Entre generaciones de estudiantes que me son completamente ajenas, bajo los posters ganadores de cada San Isidro (costumbre que con agrado compruebo que se mantiene, apenas queda sitio en la pared), todos con ese leitmotiv que da título al post, el reivindicativo Sine agricultura nihil (sin agricultura nada), sobrevivían las figuras de los camareros, de los profesores, del personal no docente. Clásicos en blanco y negro. Sienes plateadas del profesor imberbe. Cabelleras blancas. Espejos en los que constataba el peso de los años. Versiones más gastadas del camarero que se sabía tu café de memoria. Seres como encogidos, un poco más apagados, apocados, lejos de esas versiones explosivas que mostraban un nervio implacable al estrellar la tiza en el pizarrón. ¡Cállese Martínez o va a la calle! Expresiones cansadas pero a la vez más sabias. Todos saben de qué pie cojea cada uno. Profesores admirables que siguen dando el callo.

Blog_528Ellos verían lo mismo en mí. También he envejecido. También he perdido facultades. También he ganado en experiencia. La suficiente como para adquirir objetividad y no renegar de mis orígenes ingenieriles. El paso del tiempo reconcilia. Es difícil aborrecer los lugares en los que uno ha crecido, en los que, a pesar de todo, se ha vivido intensamente, momentos buenos y malos.

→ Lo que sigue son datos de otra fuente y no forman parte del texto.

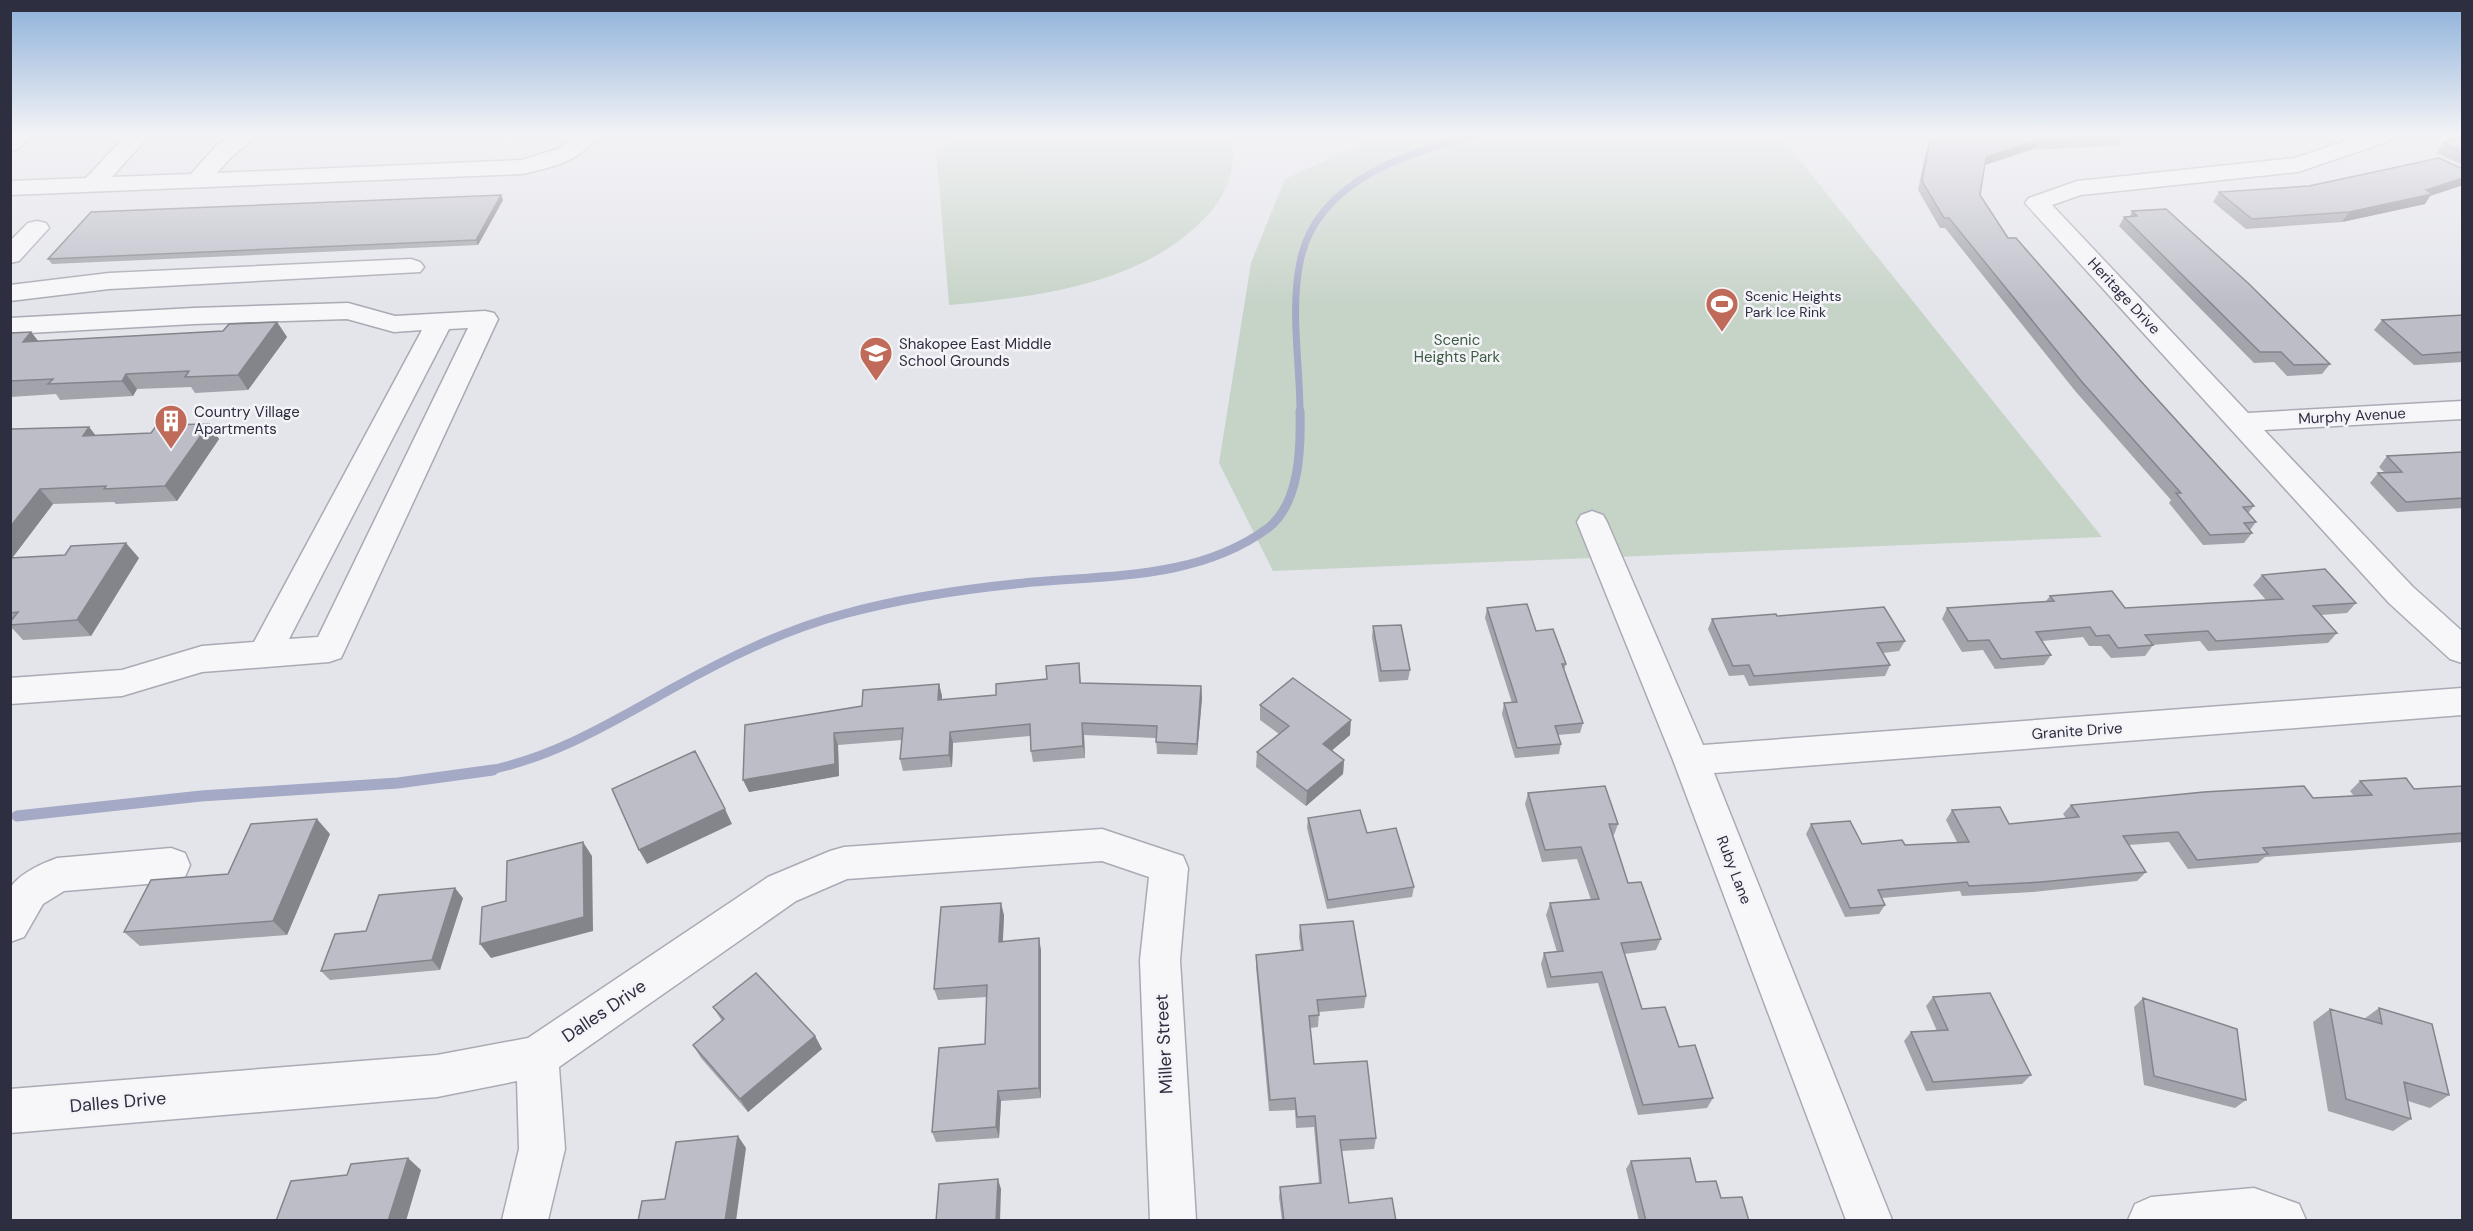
<svg xmlns="http://www.w3.org/2000/svg" width="2473" height="1231" font-family="'DM Sans',sans-serif">
	<rect width="100%" height="100%" fill="#e4e5eb"/>
	<path fill="#c6d3c7" d="M1134 133H1229C1231 140 1233 148 1233 155 1234 180 1220 203 1203 220 1139 285 1036 297 949 305L936 149 955 140Z
		M1386 133H1778L2102 537 1273 571 1219 463 1251 263 1285 179Z"/>
	<g fill="none" stroke-linecap="round" stroke-linejoin="round">
		<path stroke="#a4a9c6" stroke-width="7" d="M1300 413C1300 363 1290 311 1300 262 1316 179 1413 150 1484 133"/>
		<path stroke="#a4a9c6" stroke-width="9" d="M486 771C555 757 612 722 673 688 727 658 784 630 844 614 902 598 964 589 1024 583 1105 575 1198 580 1268 528 1300 503 1301 448 1300 411"/>
		<path stroke="#a4a9c6" stroke-width="11" d="M17 816 201 796 398 783 493 770"/>
		<g stroke="#aaaab5" stroke-width="3">
			<path id="minor" d="M128 133H151L112 177 191 174 216 146 235 133H261L232 156 217 173 522 160 560 148 576 133H598C581 162 553 167 522 174L10 195V181L86 178Z
				M2369 133H2401L2398 138 2298 172 2081 195 2052 205 2248 413 2462 401V419L2264 430 2413 587 2462 631V663L2450 659 2389 603 2025 203 2029 198 2077 181 2295 158Z
				M37 221 46 223 49 228 19 261 10 263V241L28 223Z
				M411 259 420 262 424 267 420 272 109 289 10 301V285L109 273Z
				M348 303 395 316 485 311 494 313 498 319 341 658 329 662 202 672 122 696 10 704V678L122 670 202 646 254 642 422 330 394 332 347 319 194 324 10 334V318L194 308ZM468 328 318 637 289 639 449 329Z
				M1592 511 1603 515 1607 522 1703 745 2462 688V715L1714 773 1892 1220H1846L1673 760 1577 522 1581 515Z
				M1102 829 1183 856 1188 868 1180 960 1196 1220H1150L1140 960 1149 877 1102 861 847 879 796 901 559 1067 565 1149 548 1220H502L519 1149 517 1081 437 1097 10 1133V1089L437 1055 528 1038 768 877 830 851 844 847Z
				M171 848 185 853 190 865 185 877 171 882 64 891 43 904 24 937 10 942V888C20 873 41 864 57 858Z
				M2254 1188 2299 1204 2306 1220H2128L2135 1204 2151 1197Z"/>
		</g>
		<g stroke="#a5a6b5" stroke-width="3">
			<path id="major" d="M10 133H34L18 149 10 151Z"/>
		</g>
		<use href="#minor" fill="#f7f7f9" fill-rule="evenodd"/>
		<use href="#major" fill="#fff" fill-rule="evenodd"/>
	</g>
	<path fill="#a2a3ab" d="M2124 133H2237L2158 140 2154 137 2125 139Z
		M2123 135 2118 145 2038 150 2036 148 1985 165 1980 195 2008 238 2138 378 2254 506 2248 513 2256 522 2250 530 2252 533 2244 543 2203 545 2169 503 2171 500 2076 392 1945 228H1940L1918 190 1926 151 1930 141Z
		M2463 136V165L2436 153 2443 143Z
		M2463 169V185L2430 196 2425 204 2342 222 2246 229 2213 202 2219 192 2309 186Z
		M501 195 503 200 478 245 52 264 48 259Z
		M2132 211 2330 364 2322 374 2287 376 2274 362 2254 363 2119 226 2124 217 2130 216Z
		M2463 315V362L2414 365 2374 330 2382 320Z
		M277 322 287 337 248 390 195 393 191 387 137 389 133 396 60 400 56 394 10 397V333L31 332 38 341 223 331Z
		M209 424 219 439 177 501 116 504 114 502 53 504 12 558H139L91 636 23 640 13 629H10V431L89 427 95 435 151 433Z
		M2463 452V508L2397 512 2370 483 2378 473H2385L2379 467 2387 456Z
		M2262 575 2356 603 2347 613 2321 615 2337 633 2328 643 2208 651 2200 641 2152 645H2153L2145 656 2111 658 2101 646H2089L2083 637 2042 641 2051 655 2044 665 1995 669 1983 650 1962 652 1942 619 1947 608 2046 601 2050 596 2125 608 2266 600 2253 585Z
		M1487 608 1536 631 1566 664 1564 670 1583 723 1580 733 1558 735 1561 744 1559 754 1515 758 1502 714 1504 703H1512L1485 618Z
		M1777 616 1905 641 1899 651 1883 653 1890 665 1885 676 1749 686 1744 675 1729 676 1708 629 1712 619Z
		M1373 626 1410 670 1408 680 1379 682 1372 637Z
		M1079 663 1081 683 1201 686 1202 698 1197 755 1157 754 1156 738 1084 735 1085 758 1033 762 1031 751 1030 736 953 743 952 767 903 771 900 759 902 740 838 745 839 776 749 792 862 706 939 684 942 696V700L996 695 1047 679Z
		M1260 705 1350 735 1332 750 1344 760 1343 774 1306 806 1256 767 1257 752 1279 734 1260 720Z
		M2360 781 2414 789 2463 786V842L2265 857 2258 863 2188 869 2169 842 2129 845 2146 872 2137 881 2033 892 1962 896 1960 891 1882 898 1885 905 1879 914 1845 917 1806 834 1811 824 1862 844 1905 845 1957 842 1946 820 1952 810 2009 824 2066 818 2063 814 2071 805 2313 798 2354 796 2350 791Z
		M1528 793 1618 824 1614 835H1613L1628 883 1661 939 1656 950 1624 954 1642 1009 1679 1047 1713 1098 1707 1108 1638 1115 1598 983 1547 988 1541 964 1544 953 1557 952 1546 915 1550 903 1591 900 1577 859 1542 862 1525 804Z
		M1308 818 1367 833 1414 887 1412 897 1327 909 1307 828Z
		M330 834 287 935 140 946 124 932 228 874Z
		M463 898 440 970 330 980 321 971 366 931Z
		M1004 915 1003 941 1041 950V1098L1001 1101 999 1138 936 1142 932 1132 985 1044 987 997 938 1000 934 989Z
		M1300 925 1366 996 1364 1008 1319 1012 1318 1027 1310 1028 1314 1064 1376 1138 1374 1149 1342 1151 1349 1203 1396 1221H1282L1279 1197 1280 1187 1319 1183 1314 1127 1296 1128 1295 1110 1269 1111 1256 967V955L1301 950 1299 937Z
		M1933 997 2031 1075 2022 1084 1926 1091 1904 1041 1911 1032 1937 1031 1926 1006Z
		M2143 998 2246 1100 2235 1108 2144 1085 2134 1007Z
		M713 1007 815 1036 822 1049 748 1112 701 1058 693 1045 722 1021Z
		M2379 1008 2449 1095 2430 1108 2408 1101 2411 1119 2393 1131 2328 1111 2313 1022 2330 1009 2364 1019Z
		M1631 1161 1696 1182 1721 1198 1749 1221H1639L1626 1169Z"/>
	<path fill="#84848b" d="M2040 139 2036 148 1982 166 1986 157Z
		M2463 178V185L2430 196 2425 204 2342 222 2349 212 2426 190Z
		M501 195 503 200 478 245 476 240Z
		M277 322 287 337 248 390 238 375Z
		M31 332 43 347 23 342Z
		M126 374 137 389 133 396 122 381Z
		M209 424 219 439 177 501 165 486Z
		M89 427 101 442 83 436Z
		M40 489 53 504 10 561V527Z
		M126 543 139 558 91 636 77 620Z
		M939 684 942 696 941 712 938 700Z
		M1201 686 1202 698 1197 755V744Z
		M1351 720 1350 735 1322 759 1323 744Z
		M1082 723 1084 735 1085 758 1083 746Z
		M950 732 953 743 952 767 949 755Z
		M834 733 838 745 839 776 749 792 743 780Z
		M1344 760 1343 774 1306 806 1307 791Z
		M725 809 732 824 647 864 639 850Z
		M317 819 330 834 287 935 273 921Z
		M583 842 592 856 593 931 491 958 480 944Z
		M455 888 463 898 440 970 432 960Z
		M1001 903 1004 915 1002 953 999 942Z
		M1039 938 1041 950V1098L1039 1088Z
		M815 1036 822 1049 748 1112 740 1099Z
		M998 1091 1001 1101 999 1138 996 1127Z
		M738 1136 746 1148 736 1221H725Z
		M408 1158 421 1170 406 1221H388Z
		M998 1179 1001 1189 1000 1221H996Z"/>
	<path fill="#bcbdc7" stroke="#84848b" stroke-width="1.5" d="M1955 133H2120L2123 135 2042 141 2040 139 1986 157 1980 195 2008 238H2016L2138 378 2254 506 2243 507 2256 522 2244 523 2252 533 2210 535 2176 493H2181L2082 382 1949 218H1944L1922 181 1930 141Z
		M2463 136V152L2443 143Z
		M2439 158 2463 169V178L2426 190 2432 194 2349 212 2252 219 2219 192 2309 186Z
		M501 195 476 240 48 259 91 212Z
		M2166 209 2248 283 2330 364 2294 365 2281 352H2260L2124 217 2137 216 2132 211Z
		M2463 315V352L2422 355 2382 320Z
		M277 322 238 375 185 377 189 371 126 374 122 381 48 384 53 379 10 381V333L31 332 23 342 223 331 229 324Z
		M209 424 165 486 104 489 106 486 40 489 10 527V431L12 429 89 427 83 436 151 433 157 425Z
		M2463 452V498L2406 502 2378 473 2402 472 2387 456Z
		M126 543 77 620 10 625V622L18 612 10 613V558L65 555 71 546Z
		M2325 569 2356 603 2313 606 2337 633 2216 641 2208 631 2145 635 2153 645 2118 648 2109 635 2096 636 2090 627 2036 632 2051 655 2001 659 1989 640 1968 641 1947 608 2054 601 2050 596 2112 591 2125 608 2283 599 2262 575Z
		M1527 604 1536 631 1553 629 1566 664H1562L1583 723 1555 726 1561 744 1517 748 1504 703 1517 702 1487 608Z
		M1884 607 1905 641 1877 643 1890 665 1754 676 1749 665 1733 666 1712 619 1776 614 1777 616Z
		M1401 625 1410 670 1381 671 1373 626Z
		M1079 663 1080 683 1201 686 1197 744 1156 742 1157 726 1082 723 1083 746 1031 751 1030 724 950 732 949 755 900 759 903 728 834 733 835 764 743 780 745 725 862 706 863 690 939 684 938 700 996 695V684L1047 679 1046 666Z
		M1293 678 1351 720 1323 744 1344 760 1307 791 1257 752 1289 726 1260 705Z
		M695 751 725 809 639 850 612 789Z
		M2406 778 2414 789 2463 786V833L2263 848 2268 854 2197 860 2178 832 2123 836 2146 872 2041 882 1969 886 1967 882 1878 890 1885 905 1850 908 1811 824 1850 821 1862 844 1902 840 1905 845 1969 842 1952 810 2000 807 2009 824 2079 817 2071 805 2204 792 2304 786 2313 798 2372 795 2360 781Z
		M1605 786 1618 824H1609L1628 883 1641 882 1661 939 1621 943 1642 1009 1665 1007 1679 1047 1695 1045 1713 1098 1643 1105 1602 972 1551 977 1544 953 1563 951 1550 903 1599 899 1581 847 1545 850 1528 793Z
		M1360 810 1367 833 1396 828 1414 887 1328 900 1308 818Z
		M317 819 273 921 124 932 151 880 228 874 251 824Z
		M583 842 584 917 480 944 482 907 506 901 507 861Z
		M455 888 432 960 321 971 335 934 366 931 379 895Z
		M1001 903 999 942 1039 938V1088L998 1091 996 1127 932 1132 939 1048 985 1044 987 985 934 989 941 907Z
		M1353 921 1366 996 1317 1000 1319 1015 1309 1016 1314 1064 1367 1061 1376 1138 1340 1140 1349 1203 1392 1198 1396 1221H1284L1280 1187 1321 1183 1315 1116 1297 1117 1295 1098 1270 1100 1256 955 1303 950 1300 925Z
		M756 973 815 1036 740 1099 693 1045 724 1019 713 1007Z
		M1990 993 2031 1075 1933 1082 1911 1032 1948 1030 1933 997Z
		M2143 998 2237 1029 2246 1100 2154 1076Z
		M2379 1008 2432 1024 2449 1095 2404 1082 2411 1119 2346 1099 2330 1009 2382 1024Z
		M738 1136 725 1221H638L642 1201 665 1199 676 1142Z
		M408 1158 388 1221H276L291 1181 347 1175 351 1164Z
		M1690 1158 1696 1182 1716 1181 1721 1198 1742 1197 1749 1221H1646L1631 1161Z
		M998 1179 996 1221H936L939 1184Z"/>
	<linearGradient id="sky" x2="0" y2="1"><stop stop-color="#8db0da"/><stop offset="0.44" stop-color="#f3f3f6"/><stop offset="1" stop-color="#f3f3f6" stop-opacity="0"/></linearGradient>
	<rect width="2473" height="305" fill="url(#sky)"/>
	<defs>
		<g id="stadium-pin" transform="scale(1.725)"><path d="M0 17L-7.5 6A9.5 9.5 0 1 1 7.5 6Z" fill="#c06b59" stroke="#f4f4f8"/><path d="M0-5a6.5 5 0 1 0 0 10a6.5 5 0 1 0 0-10ZM-3.5-1.8h7v3.6h-7Z" fill="#fff"/></g>
		<g id="school-pin" transform="scale(1.725)"><path d="M0 17L-7.5 6A9.5 9.5 0 1 1 7.5 6Z" fill="#c06b59" stroke="#f4f4f8"/><path d="M0-5L7-2L0 1L-7-2ZM-4 1L0 2.5L4 1V4Q0 6-4 4Z" fill="#fff"/></g>
		<g id="building-pin" transform="scale(1.725)"><path d="M0 17L-7.5 6A9.5 9.5 0 1 1 7.5 6Z" fill="#c06b59" stroke="#f4f4f8"/><path d="M-4-6H4V6H1V3H-1V6H-4ZM-2.5-4.3h1.7v1.8h-1.7ZM.8-4.3h1.7v1.8H.8ZM-2.5-1h1.7V.8h-1.7ZM.8-1h1.7V.8H.8Z" fill="#fff"/></g>
	</defs>
	<g fill-rule="evenodd">
		<use href="#stadium-pin" x="1722" y="304"/>
		<use href="#school-pin" x="876" y="353"/>
		<use href="#building-pin" x="171" y="421"/>
	</g>
	<g text-anchor="middle" stroke-width="5" stroke-linejoin="round" paint-order="stroke">
		<g font-size="14" fill="#2e2e41" stroke="#f4f4f8" text-anchor="start">
			<text x="1745" y="301">Scenic Heights<tspan x="1745" dy="16">Park Ice Rink</tspan></text>
		</g>
		<g font-size="15" fill="#2e2e41" stroke="#f4f4f8">
			<text transform="translate(2124 296) rotate(47)" y="5">Heritage Drive</text>
			<text transform="translate(2352 416) rotate(-3)" y="5">Murphy Avenue</text>
			<text transform="translate(2077 731) rotate(-4)" y="5">Granite Drive</text>
			<text transform="translate(1734 870) rotate(69)" y="5">Ruby Lane</text>
		</g>
		<g font-size="15" fill="#3c5b41" stroke="#f4f4f8">
			<text x="1457" y="345">Scenic<tspan x="1457" dy="17">Heights Park</tspan></text>
		</g>
		<g font-size="15" fill="#2e2e41" stroke="#f4f4f8" text-anchor="start">
			<text x="899" y="349">Shakopee East Middle<tspan x="899" dy="17">School Grounds</tspan></text>
			<text x="194" y="417">Country Village<tspan x="194" dy="17">Apartments</tspan></text>
		</g>
		<g font-size="18" fill="#2e2e41" stroke="#f4f4f8">
			<text transform="translate(604 1011) rotate(-34)" y="6">Dalles Drive</text>
			<text transform="translate(1164 1044) rotate(-93)" y="6">Miller Street</text>
			<text transform="translate(118 1102) rotate(-5)" y="6">Dalles Drive</text>
		</g>
	</g>
	<rect width="2473" height="1231" fill="none" stroke="#2e2e41" stroke-width="24"/>
</svg>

Adoro los paseos con mi mentor, ver cómo le va, ser testigo de su evolución, y él de la mía. Los años fueron limando asperezas que el desencanto y la exagerada rebeldía habían ocasionado. Ahora me gusta sentarme en la cafetería y contemplar la hilera de carteles de San Isidro. Sí, ahora probablemente me tomaría las cosas de otra manera. Me he reconciliado con el Sine agricultura nihil de los ingenieros agrónomos, con el que querían reivindicar su importancia estratégica. En su momento me pareció un tanto pretencioso, casi cursi; un lema corporativista que buscaba reforzar y dar sentido a estudiarse tochos de apuntes que eran imposibles de tragar sin tener alguna motivación. Leyendo El hambre, de Martín Caparrós, no parece desencaminado el propósito fundacional de la Escuela de Agrónomos:

“El negocio de la comida ─agricultura, manufactura alimenticia─ supone sólo el seis por ciento de la economía mundial: una minucia, diez veces menos que el sector de servicios. Lo curioso es que esa minucia define todo el resto; sin la minucia nada de lo demás existiría. Y el 43 por ciento de la población económicamente activa del mundo ─unos 1.400 millones de personas─ son agricultores. Demografía, peso económico y necesidad real están extrañamente lejos”.

Un comentario sobre “Sine agricultura nihil”

  1. Yo firmaría todo lo que pones, pero sabiendo que el futuro nos depara grandes cosas, todas aquellas que un día soñaste y aún mejores, no lo dudes. Y soñar no nos dejará mirar atrás y nos hará cada día más jóvenes de espíritu. Y en el mejor sueño estarás tú rodeado de tu familia y eso será tu mejor proyecto, digno del mejor ingeniero.